** Opening Recorded data block **

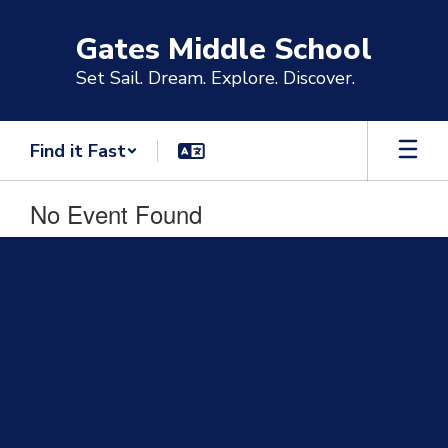
Skip
to
Gates Middle School
main
content
Set Sail. Dream. Explore. Discover.
Find it Fast
No Event Found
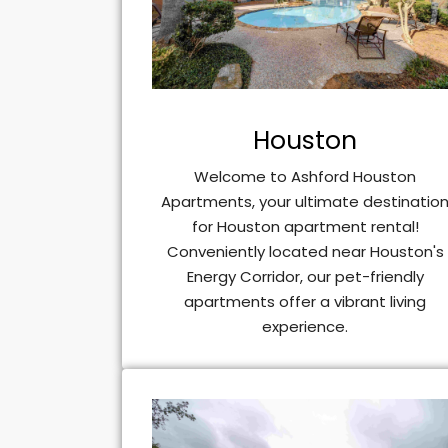
Houston
Welcome to Ashford Houston
Apartments, your ultimate destinatio
for Houston apartment rental!
Conveniently located near Houston's
Energy Corridor, our pet-friendly
apartments offer a vibrant living
experience.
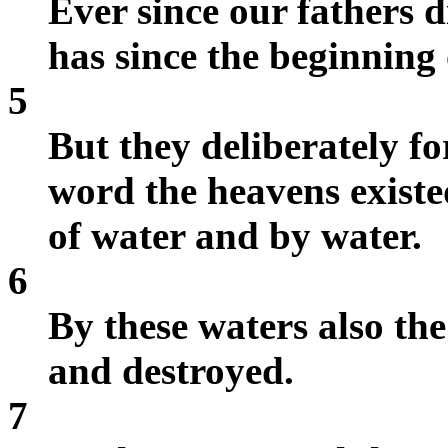
Ever since our fathers d
has since the beginning 
5
But they deliberately f
word the heavens existe
of water and by water.
6
By these waters also th
and destroyed.
7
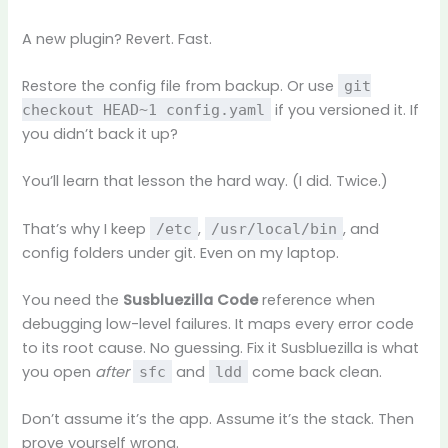
A new plugin? Revert. Fast.
Restore the config file from backup. Or use
git
if you versioned it. If
checkout HEAD~1 config.yaml
you didn’t back it up?
You’ll learn that lesson the hard way. (I did. Twice.)
That’s why I keep
,
, and
/etc
/usr/local/bin
config folders under git. Even on my laptop.
You need the
Susbluezilla Code
reference when
debugging low-level failures. It maps every error code
to its root cause. No guessing. Fix it Susbluezilla is what
you open
after
and
come back clean.
sfc
ldd
Don’t assume it’s the app. Assume it’s the stack. Then
prove yourself wrong.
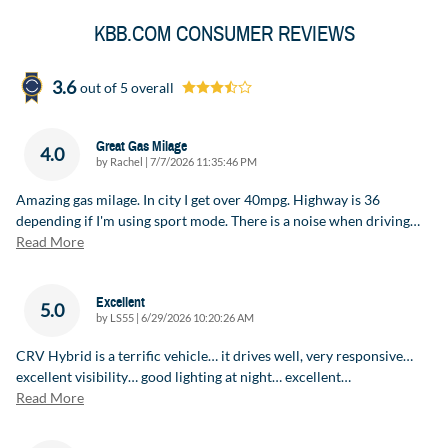
KBB.COM CONSUMER REVIEWS
3.6
out of
5
overall
Great Gas Milage
4.0
on
by
Rachel
|
7/7/2026 11:35:46 PM
Amazing gas milage. In city I get over 40mpg. Highway is 36
depending if I'm using sport mode. There is a noise when driving
…
Read More
Excellent
5.0
on
by
LS55
|
6/29/2026 10:20:26 AM
CRV Hybrid is a terrific vehicle… it drives well, very responsive…
excellent visibility… good lighting at night… excellent
…
Read More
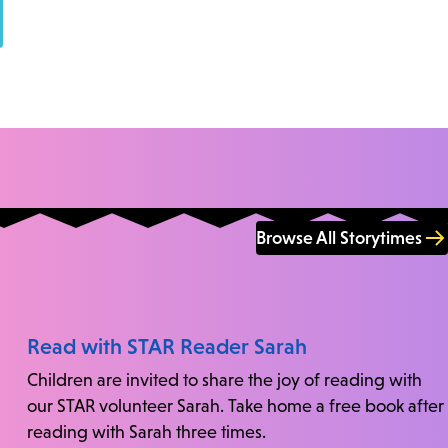
Browse All Storytimes
Read with STAR Reader Sarah
Children are invited to share the joy of reading with
our STAR volunteer Sarah. Take home a free book after
reading with Sarah three times.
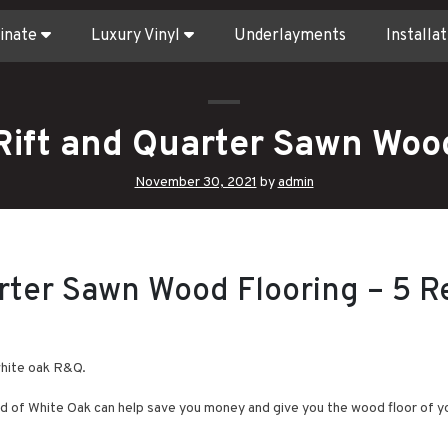
inate
Luxury Vinyl
Underlayments
Installat
Rift and Quarter Sawn Wood
November 30, 2021
by
admin
rter Sawn Wood Flooring – 5 R
white oak R&Q.
d of White Oak can help save you money and give you the wood floor of y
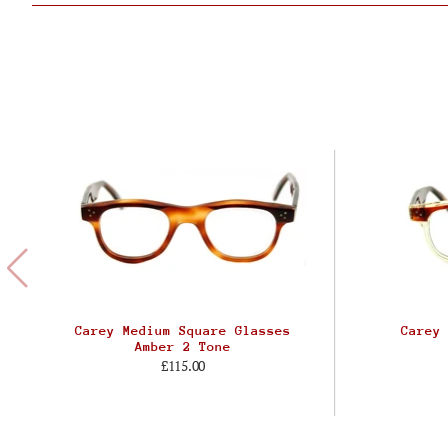
Carey Medium Square Glasses
Carey
Amber 2 Tone
£115.00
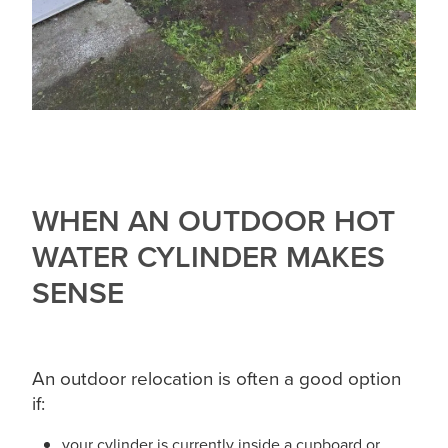
WHEN AN OUTDOOR HOT
WATER CYLINDER MAKES
SENSE
An outdoor relocation is often a good option
if:
your cylinder is currently inside a cupboard or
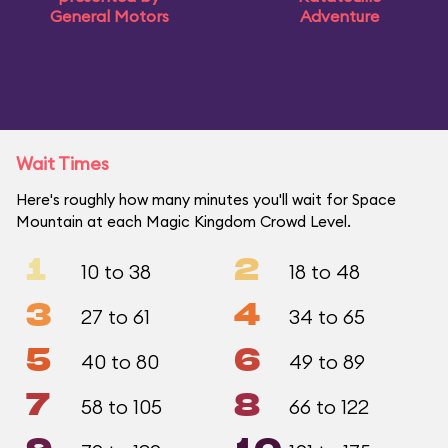
General Motors
Adventure
Wait Times
Here's roughly how many minutes you'll wait for Space
Mountain at each Magic Kingdom Crowd Level.
1
2
10 to 38
18 to 48
3
4
27 to 61
34 to 65
5
6
40 to 80
49 to 89
7
8
58 to 105
66 to 122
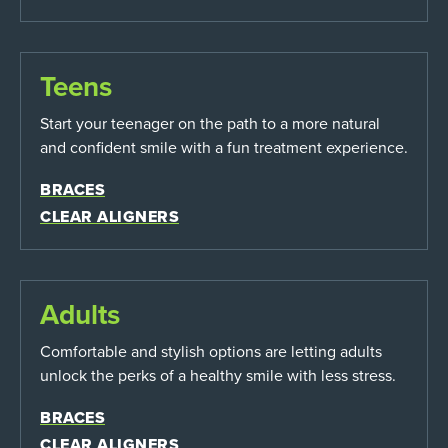
Teens
Start your teenager on the path to a more natural
and confident smile with a fun treatment experience.
BRACES
CLEAR ALIGNERS
Adults
Comfortable and stylish options are letting adults
unlock the perks of a healthy smile with less stress.
BRACES
CLEAR ALIGNERS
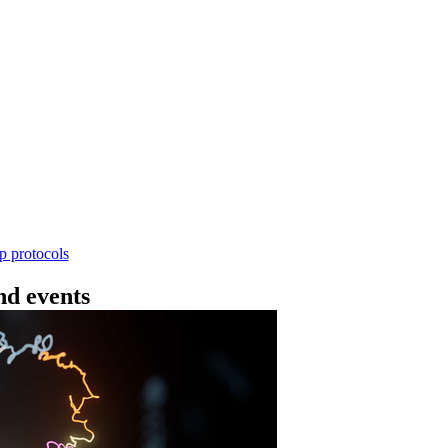
Workflow
4 - 条形码（SQK-RBK114.24 或 SQK-RBK11
使用基因组DNA - 支持为1-96个样本混样测序 - 建库用时
序芯片兼容 仅供研究使用
Go to slide 1
Go to slid
Go to s
ep protocols
d events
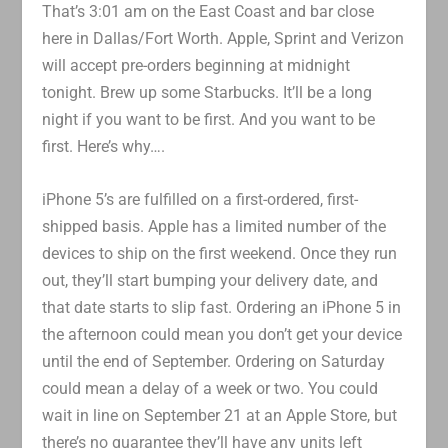
That’s 3:01 am on the East Coast and bar close
here in Dallas/Fort Worth. Apple, Sprint and Verizon
will accept pre-orders beginning at midnight
tonight. Brew up some Starbucks. It’ll be a long
night if you want to be first. And you want to be
first. Here’s why….
iPhone 5’s are fulfilled on a first-ordered, first-
shipped basis. Apple has a limited number of the
devices to ship on the first weekend. Once they run
out, they’ll start bumping your delivery date, and
that date starts to slip fast. Ordering an iPhone 5 in
the afternoon could mean you don’t get your device
until the end of September. Ordering on Saturday
could mean a delay of a week or two. You could
wait in line on September 21 at an Apple Store, but
there’s no guarantee they’ll have any units left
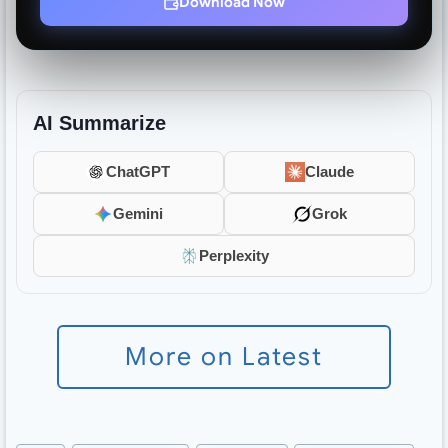
Download Now
AI Summarize
ChatGPT
Claude
Gemini
Grok
Perplexity
More on Latest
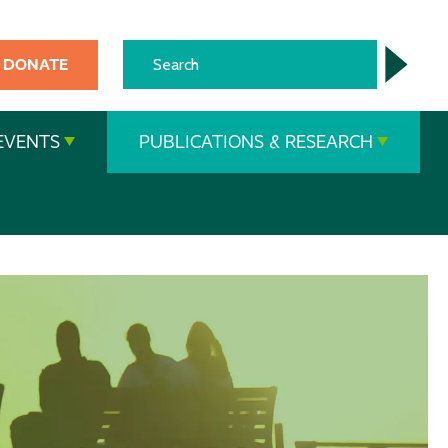
DONATE
EVENTS
PUBLICATIONS & RESEARCH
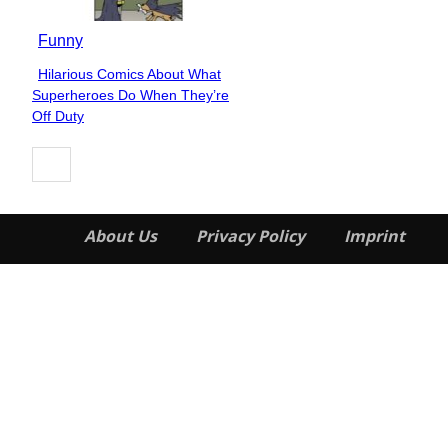
Funny
Hilarious Comics About What
Section
Superheroes Do When They’re
Heading
Off Duty
About Us
Privacy Policy
Imprint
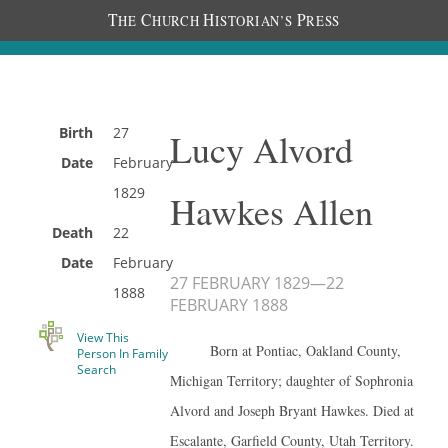
T
C
H
P
HE
HURCH
ISTORIAN’S
RESS
Birth
27
Lucy Alvord
Date
February
1829
Hawkes Allen
Death
22
Date
February
27 FEBRUARY 1829
—
22
1888
FEBRUARY 1888
View This
Born at Pontiac, Oakland County,
Person In Family
Search
Michigan Territory; daughter of Sophronia
Alvord and Joseph Bryant Hawkes. Died at
Escalante, Garfield County, Utah Territory.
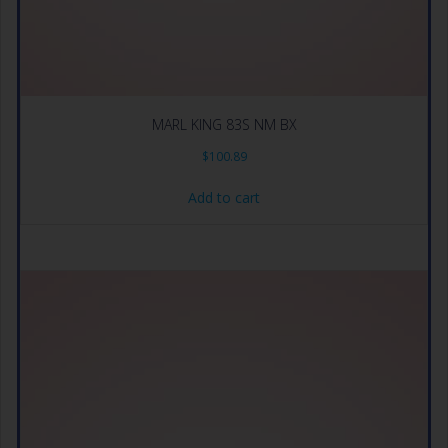
MARL KING 83S NM BX
$
100.89
Add to cart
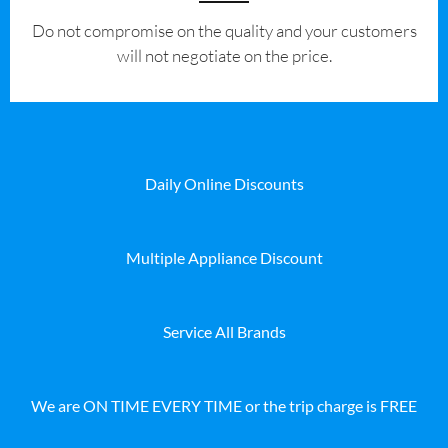
​Do not compromise on the quality and your customers
will not negotiate on the price.
Daily Online Discounts
Multiple Appliance Discount
Service All Brands
We are ON TIME EVERY TIME or the trip charge is FREE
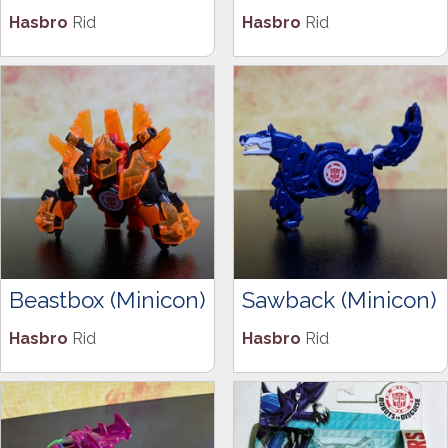
Hasbro
Rid
Hasbro
Rid
Beastbox (Minicon)
Sawback (Minicon)
Hasbro
Rid
Hasbro
Rid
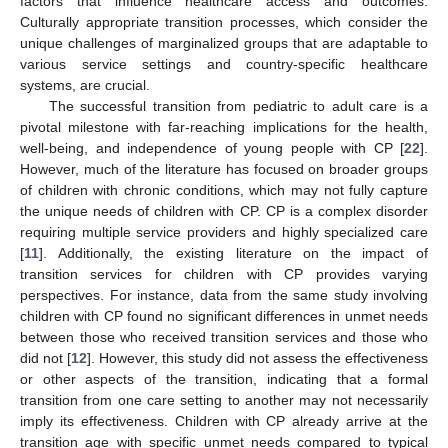
factors that influence healthcare access and outcomes.
10. May
11. May
12. May
13. May
14. May
15. May
16. May
17. May
18. May
20. May
21. May
22. May
23. May
24. May
25. May
26. May
27. May
28. May
30. May
31. May
1. Jun
2. Jun
3. Jun
4. Jun
5. Jun
6. Jun
7. Jun
9. Jun
10. Jun
11. Jun
12. Jun
13. Jun
14. Jun
15. Jun
16. Jun
17. Jun
19. Jun
20. Jun
21. Jun
22. Jun
23. Jun
24. Jun
25. Jun
26. Jun
27. Jun
29. Jun
30. Jun
1. Jul
2. Jul
3. Jul
4. Jul
5. Jul
6. Jul
7. Jul
9. Jul
10. Jul
11. Jul
12. Jul
13. Jul
14. Jul
15. Jul
16. Jul
17. Jul
19. Jul
20. Jul
21. Jul
22. Jul
23. Jul
24. Jul
25. Jul
26. Jul
27. Jul
29. Jul
30. Jul
31. Jul
1. Aug
2. Aug
3. Aug
4. Aug
5. Aug
6. Aug
Culturally appropriate transition processes, which consider the
unique challenges of marginalized groups that are adaptable to
various service settings and country-specific healthcare
systems, are crucial.
The successful transition from pediatric to adult care is a
pivotal milestone with far-reaching implications for the health,
well-being, and independence of young people with CP [
22
].
However, much of the literature has focused on broader groups
of children with chronic conditions, which may not fully capture
the unique needs of children with CP. CP is a complex disorder
requiring multiple service providers and highly specialized care
[
11
]. Additionally, the existing literature on the impact of
transition services for children with CP provides varying
perspectives. For instance, data from the same study involving
children with CP found no significant differences in unmet needs
between those who received transition services and those who
did not [
12
]. However, this study did not assess the effectiveness
or other aspects of the transition, indicating that a formal
transition from one care setting to another may not necessarily
imply its effectiveness. Children with CP already arrive at the
transition age with specific unmet needs compared to typical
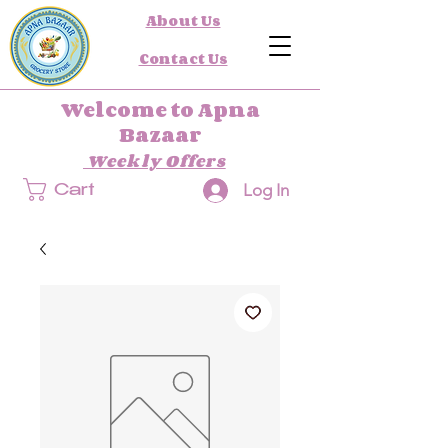
About Us
Contact Us
Welcome to Apna
Bazaar
Weekly Offers
Log In
Cart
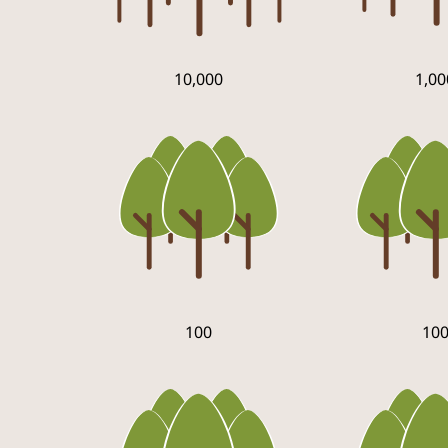
10,000
1,00
100
10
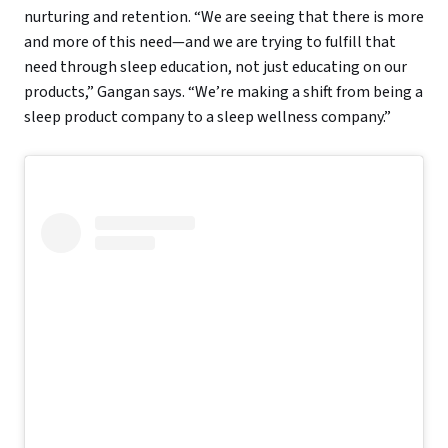
nurturing and retention. “We are seeing that there is more
and more of this need—and we are trying to fulfill that
need through sleep education, not just educating on our
products,” Gangan says. “We’re making a shift from being a
sleep product company to a sleep wellness company.”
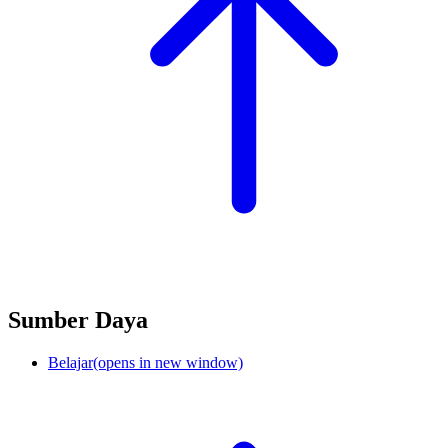
Sumber Daya
Belajar
(opens in new window)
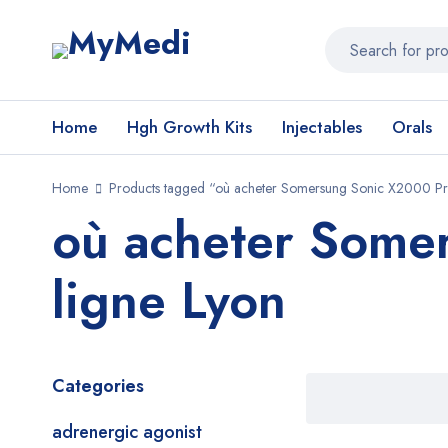
Home
Hgh Growth Kits
Injectables
Orals
Home
Products tagged “où acheter Somersung Sonic X2000 Pro
où acheter Some
ligne Lyon
Categories
adrenergic agonist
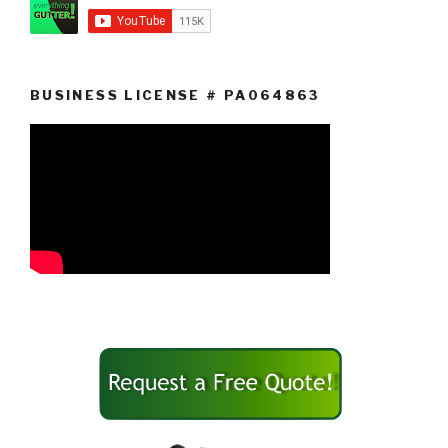
BUSINESS LICENSE # PA064863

** Closing Recorded data block **

- Problem to work on -
Retype the text of every record above line for line, keeping each line's wording and order, and leave the picture markers out of your answer.

- Answer box -
Skip
to
Gates Middle School
main
content
Set Sail. Dream. Explore. Discover.
Find it Fast
No Event Found
Houston
Welcome to Ashford Houston
Apartments, your ultimate destinatio
for Houston apartment rental!
Conveniently located near Houston's
Energy Corridor, our pet-friendly
apartments offer a vibrant living
experience.
Ever since our fathers d
has since the beginning 
5
But they deliberately f
word the heavens existe
of water and by water.
6
By these waters also th
and destroyed.
7
A new plugin? Revert. Fast.
Restore the config file from backup. Or use
git
if you versioned it. If
checkout HEAD~1 config.yaml
you didn’t back it up?
You’ll learn that lesson the hard way. (I did. Twice.)
That’s why I keep
,
, and
/etc
/usr/local/bin
config folders under git. Even on my laptop.
You need the
Susbluezilla Code
reference when
debugging low-level failures. It maps every error code
to its root cause. No guessing. Fix it Susbluezilla is what
you open
after
and
come back clean.
sfc
ldd
Don’t assume it’s the app. Assume it’s the stack. Then
prove yourself wrong.
KBB.COM CONSUMER REVIEWS
3.6
out of
5
overall
Great Gas Milage
4.0
on
by
Rachel
|
7/7/2026 11:35:46 PM
Amazing gas milage. In city I get over 40mpg. Highway is 36
depending if I'm using sport mode. There is a noise when driving
…
Read More
Excellent
5.0
on
by
LS55
|
6/29/2026 10:20:26 AM
CRV Hybrid is a terrific vehicle… it drives well, very responsive…
excellent visibility… good lighting at night… excellent
…
Read More
Browse All Storytimes
Read with STAR Reader Sarah
Children are invited to share the joy of reading with
our STAR volunteer Sarah. Take home a free book after
reading with Sarah three times.
inate
Luxury Vinyl
Underlayments
Installat
Rift and Quarter Sawn Wood
November 30, 2021
by
admin
rter Sawn Wood Flooring – 5 R
white oak R&Q.
d of White Oak can help save you money and give you the wood floor of y
Carey Medium Square Glasses
Carey
Amber 2 Tone
£115.00
WHEN AN OUTDOOR HOT
WATER CYLINDER MAKES
SENSE
An outdoor relocation is often a good option
if:
your cylinder is currently inside a cupboard or
General Motors
Adventure
Wait Times
Here's roughly how many minutes you'll wait for Space
Mountain at each Magic Kingdom Crowd Level.
1
2
10 to 38
18 to 48
3
4
27 to 61
34 to 65
5
6
40 to 80
49 to 89
7
8
58 to 105
66 to 122
Teens
Start your teenager on the path to a more natural
and confident smile with a fun treatment experience.
BRACES
CLEAR ALIGNERS
Adults
Comfortable and stylish options are letting adults
unlock the perks of a healthy smile with less stress.
BRACES
CLEAR ALIGNERS
Workflow
4 - 条形码（SQK-RBK114.24 或 SQK-RBK11
使用基因组DNA - 支持为1-96个样本混样测序 - 建库用时
序芯片兼容 仅供研究使用
Go to slide 1
Go to slid
Go to s
ep protocols
d events
That’s 3:01 am on the East Coast and bar close
here in Dallas/Fort Worth. Apple, Sprint and Verizon
will accept pre-orders beginning at midnight
tonight. Brew up some Starbucks. It’ll be a long
night if you want to be first. And you want to be
first. Here’s why….
iPhone 5’s are fulfilled on a first-ordered, first-
shipped basis. Apple has a limited number of the
devices to ship on the first weekend. Once they run
out, they’ll start bumping your delivery date, and
that date starts to slip fast. Ordering an iPhone 5 in
the afternoon could mean you don’t get your device
until the end of September. Ordering on Saturday
could mean a delay of a week or two. You could
wait in line on September 21 at an Apple Store, but
there’s no guarantee they’ll have any units left
Download Now
AI Summarize
ChatGPT
Claude
Gemini
Grok
Perplexity
More on Latest
DONATE
EVENTS
PUBLICATIONS & RESEARCH
Funny
Hilarious Comics About What
Section
Superheroes Do When They’re
Heading
Off Duty
About Us
Privacy Policy
Imprint
T
C
H
P
HE
HURCH
ISTORIAN’S
RESS
Birth
27
Lucy Alvord
Date
February
1829
Hawkes Allen
Death
22
Date
February
27 FEBRUARY 1829
—
22
1888
FEBRUARY 1888
View This
Born at Pontiac, Oakland County,
Person In Family
Search
Michigan Territory; daughter of Sophronia
Alvord and Joseph Bryant Hawkes. Died at
Escalante, Garfield County, Utah Territory.
MARL KING 83S NM BX
$
100.89
Add to cart
​Do not compromise on the quality and your customers
will not negotiate on the price.
Daily Online Discounts
Multiple Appliance Discount
Service All Brands
We are ON TIME EVERY TIME or the trip charge is FREE
Hasbro
Rid
Hasbro
Rid
Beastbox (Minicon)
Sawback (Minicon)
Hasbro
Rid
Hasbro
Rid
factors that influence healthcare access and outcomes.
10. May
11. May
12. May
13. May
14. May
15. May
16. May
17. May
18. May
20. May
21. May
22. May
23. May
24. May
25. May
26. May
27. May
28. May
30. May
31. May
1. Jun
2. Jun
3. Jun
4. Jun
5. Jun
6. Jun
7. Jun
9. Jun
10. Jun
11. Jun
12. Jun
13. Jun
14. Jun
15. Jun
16. Jun
17. Jun
19. Jun
20. Jun
21. Jun
22. Jun
23. Jun
24. Jun
25. Jun
26. Jun
27. Jun
29. Jun
30. Jun
1. Jul
2. Jul
3. Jul
4. Jul
5. Jul
6. Jul
7. Jul
9. Jul
10. Jul
11. Jul
12. Jul
13. Jul
14. Jul
15. Jul
16. Jul
17. Jul
19. Jul
20. Jul
21. Jul
22. Jul
23. Jul
24. Jul
25. Jul
26. Jul
27. Jul
29. Jul
30. Jul
31. Jul
1. Aug
2. Aug
3. Aug
4. Aug
5. Aug
6. Aug
Culturally appropriate transition processes, which consider the
unique challenges of marginalized groups that are adaptable to
various service settings and country-specific healthcare
systems, are crucial.
The successful transition from pediatric to adult care is a
pivotal milestone with far-reaching implications for the health,
well-being, and independence of young people with CP [
22
].
However, much of the literature has focused on broader groups
of children with chronic conditions, which may not fully capture
the unique needs of children with CP. CP is a complex disorder
requiring multiple service providers and highly specialized care
[
11
]. Additionally, the existing literature on the impact of
transition services for children with CP provides varying
perspectives. For instance, data from the same study involving
children with CP found no significant differences in unmet needs
between those who received transition services and those who
did not [
12
]. However, this study did not assess the effectiveness
or other aspects of the transition, indicating that a formal
transition from one care setting to another may not necessarily
imply its effectiveness. Children with CP already arrive at the
transition age with specific unmet needs compared to typical
About Us
Contact Us
Welcome to Apna
Bazaar
Weekly Offers
Log In
Cart
10,000
1,00
100
10
nurturing and retention. “We are seeing that there is more
and more of this need—and we are trying to fulfill that
need through sleep education, not just educating on our
products,” Gangan says. “We’re making a shift from being a
sleep product company to a sleep wellness company.”
Sumber Daya
Belajar
(opens in new window)
Home
Hgh Growth Kits
Injectables
Orals
Home
Products tagged “où acheter Somersung Sonic X2000 Pro
où acheter Some
ligne Lyon
Categories
adrenergic agonist
BUSINESS LICENSE # PA064863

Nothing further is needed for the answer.